There was a time when damage control worked well for the church. That time is no more!
Now, damage control like sincere apologies, policy changes and even sacrificial scapegoats fail to convince Catholics and others that the Church is determined enough to change its fundamental “modus operandi”.
Fortunately for the church, Catholic consciousness has been raised by the Spirit of Vatican II to expect more than damage control. This new consciousness cannot be rolled back any more than a born child can go back into it’s mother’s womb.
Those who talk about the need for structural change in the church rarely, if ever, recognize the origin of church sex/power abuse in theology itself.

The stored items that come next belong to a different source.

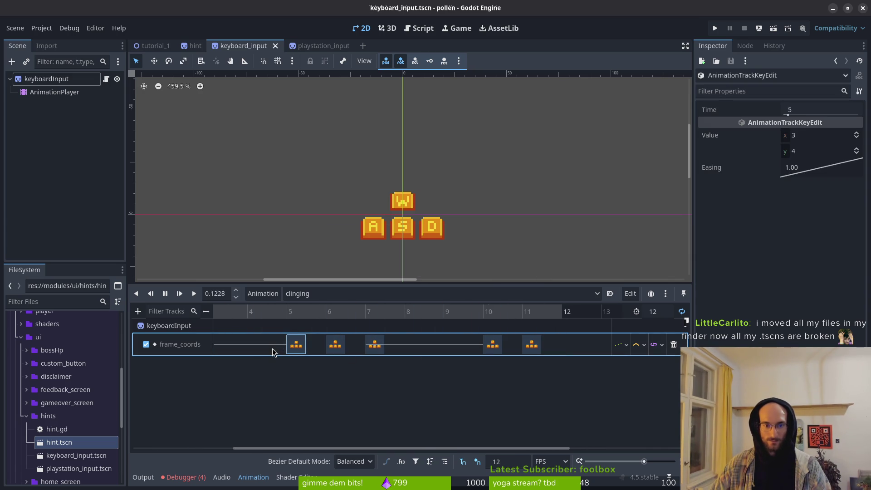
# Shift the frame_coords keys one frame earlier so the last keys land on 9 and 10, then save
pyautogui.hscroll(-3, 327, 343)
pyautogui.press('ctrl+s')
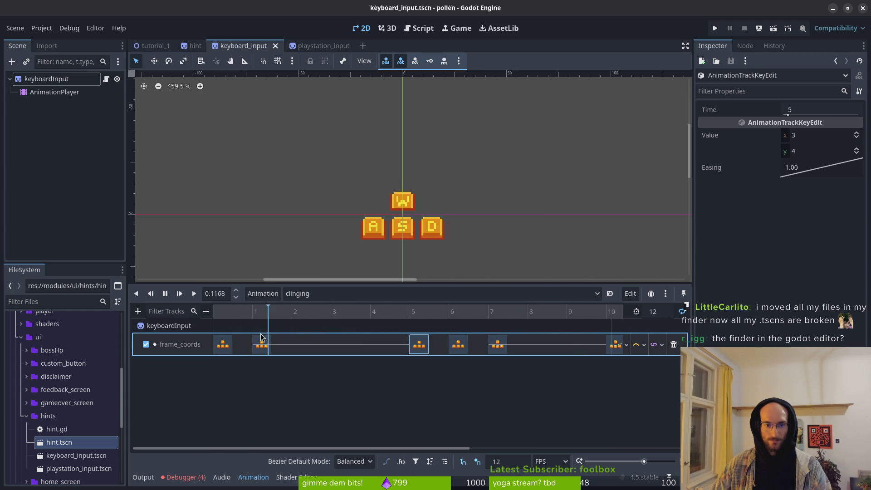
pyautogui.moveTo(427, 356); pyautogui.dragTo(363, 345)
pyautogui.moveTo(472, 345); pyautogui.dragTo(434, 345)
pyautogui.hscroll(2, 516, 350)
pyautogui.moveTo(513, 347); pyautogui.dragTo(473, 345)
pyautogui.moveTo(551, 345); pyautogui.dragTo(512, 345)
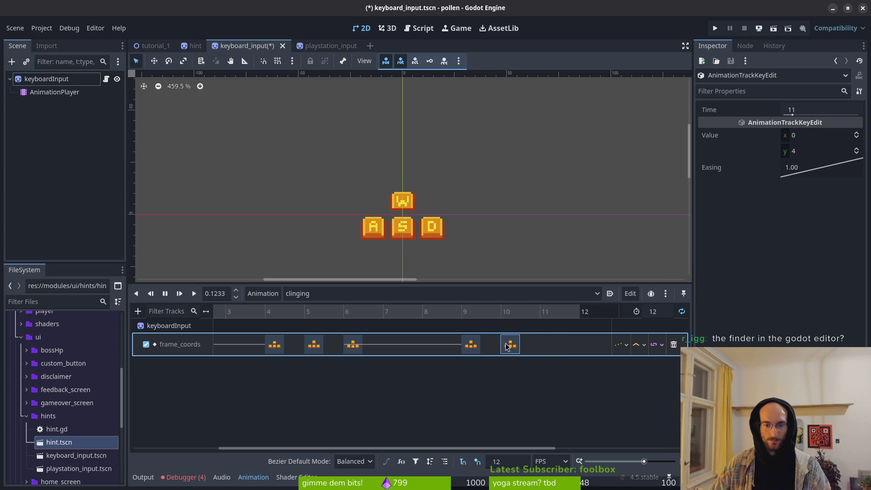
pyautogui.press('ctrl+s')
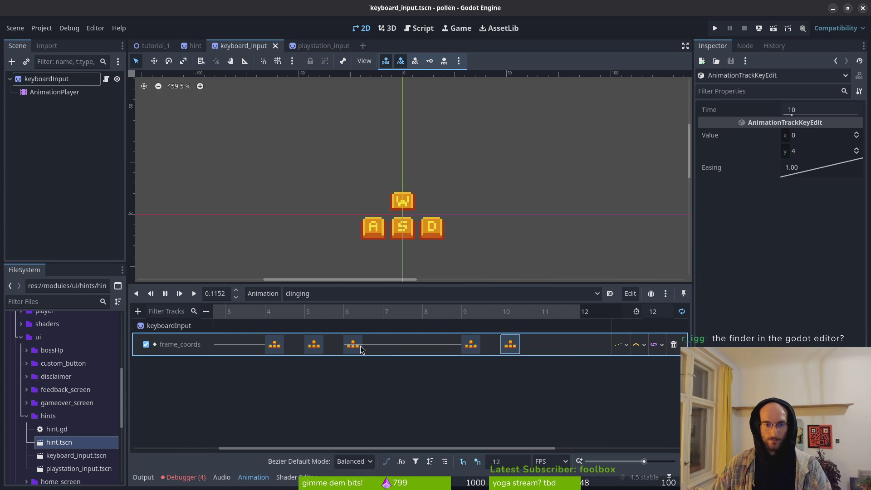
# Copy the last frame_coords key onto frame 11, then return to the playstation_input scene
pyautogui.hscroll(-2, 526, 341)
pyautogui.hscroll(4, 445, 345)
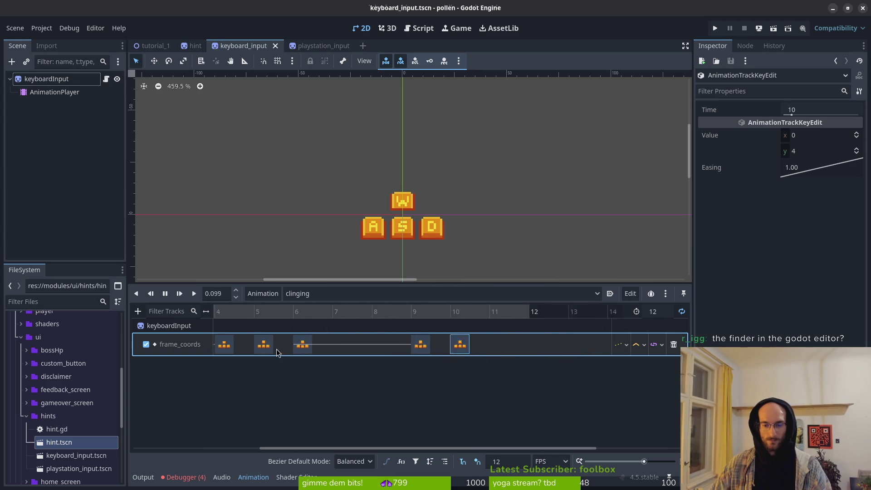
pyautogui.press('ctrl+d')
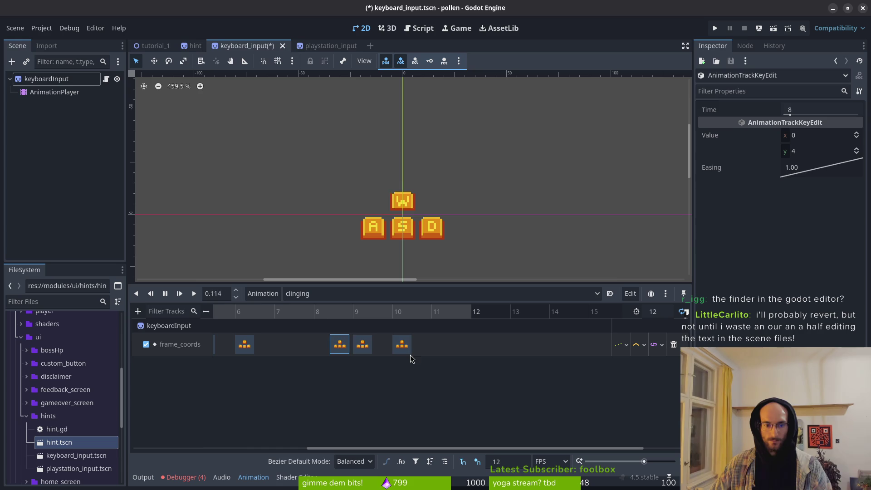
pyautogui.press('ctrl+z')
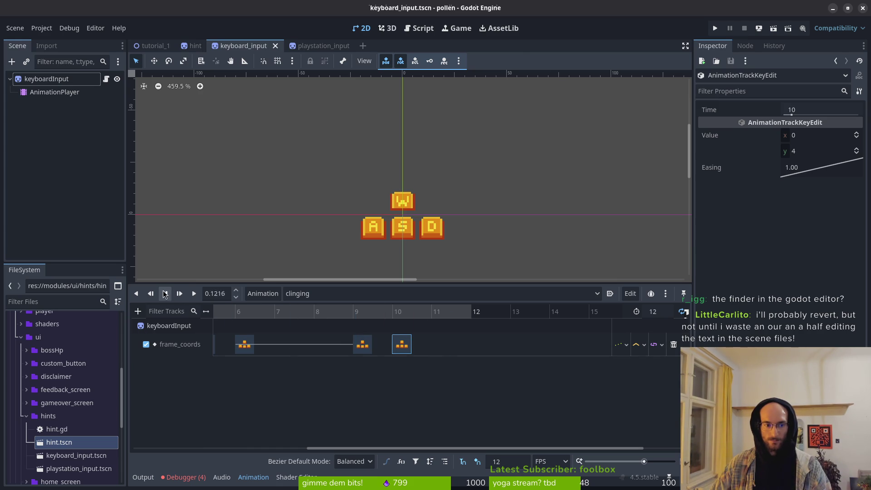
pyautogui.click(446, 313)
pyautogui.press('ctrl+d')
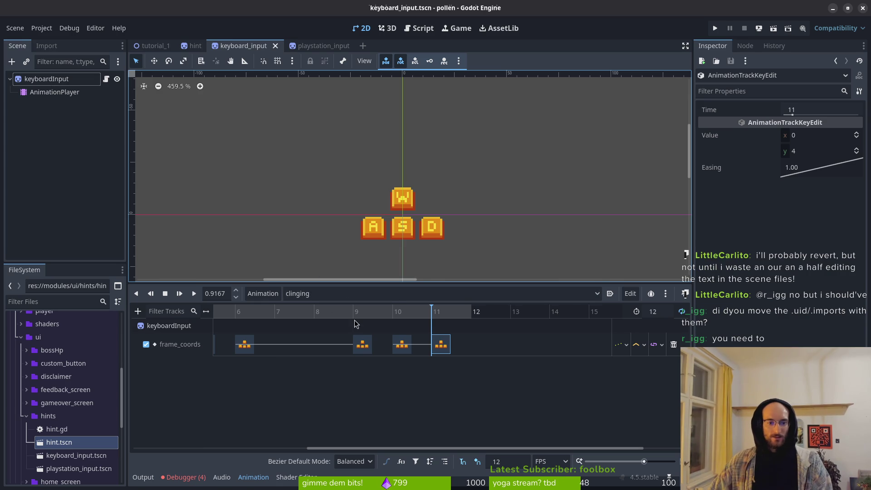
pyautogui.click(318, 45)
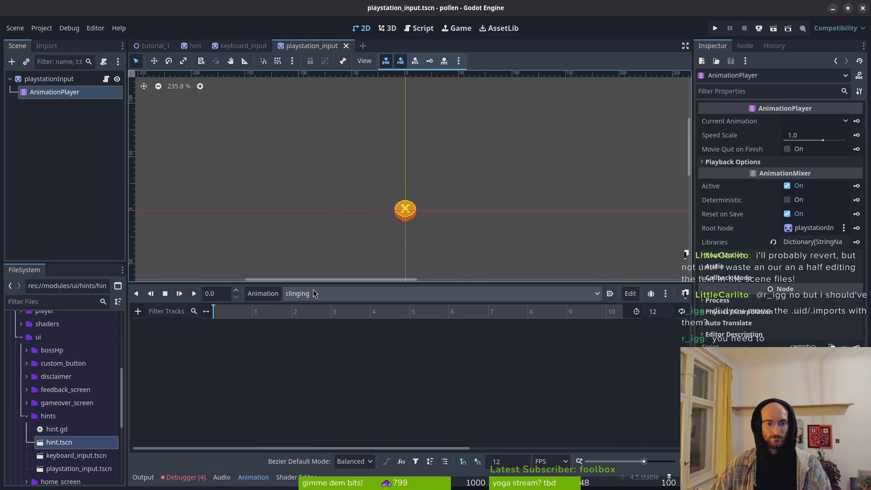
# Select the playstationInput sprite, step its frame row to 4, and save the scene
pyautogui.click(40, 81)
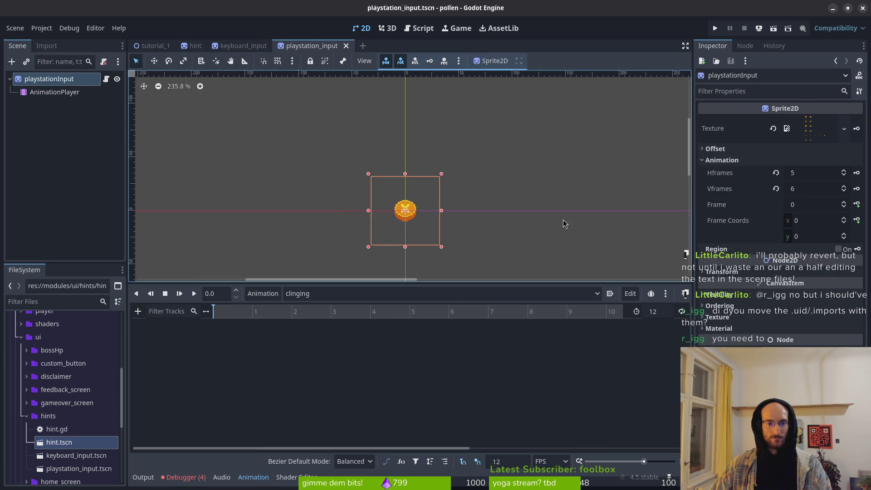
pyautogui.click(845, 235)
pyautogui.click(845, 235)
pyautogui.click(845, 235)
pyautogui.click(845, 234)
pyautogui.scroll(2, 414, 222)
pyautogui.press('ctrl+s')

In the past several decades, Popes Paul VI, John Paul II, Benedict XVI, and now Pope Francis have adamantly steered the church away from the deep theological reform that Vatican II set in motion. Their unwavering resistance to deep theological reform unwittingly supported the clerical power abuse and cover-up that we find today in the global Church. Continuation of this resistance will only lead to more virulent and deeply-entrenched power abuse cover-ups.
If the connection between theology and power abuse is not recognized now, then any policy and structural changes enacted by the Church will be worthless. As empowered as the laity will appear to be after all new policy/structural changes are in place, laity will NOT be allowed to cross the boundaries of “religious freedom” around well-guarded Church doctrine.
If Augustine could assimilate Roman ideals into Christian theology, surely by this time, Catholicism is capable of assimilating the best of modern findings in scientific, philosophical and theological research. Vatican II brought attention to the need for updating and adapting the Church to new conditions. With the extent, horror and gravity of the sex/power abuse scandals in the Church, one would think that the Church would wake up to Vatican II and its focus on the many momentous new questions that modern society must deal with in terms of human survival, not to mention the survival of its religious institutions.
The sex/power abuse scandals bring into question the domination model of traditional Biblical understanding and its application in doctrine. This interpretation of power in Scripture, even though it has been seriously questioned by many post-Vatican II theologians, the institutional teaching authority of the Church has opposed little, if any, change in this ancient domination theology of power.
NOW IS THE TIME to re-evaluate theology that sanctifies and sacramentalizes domination. We must ask ourselves: Should modern scriptural interpretation be supporting the understanding of God as the One Who Desires Power Over Us?…justifying the way that we desire power over the earth and each other?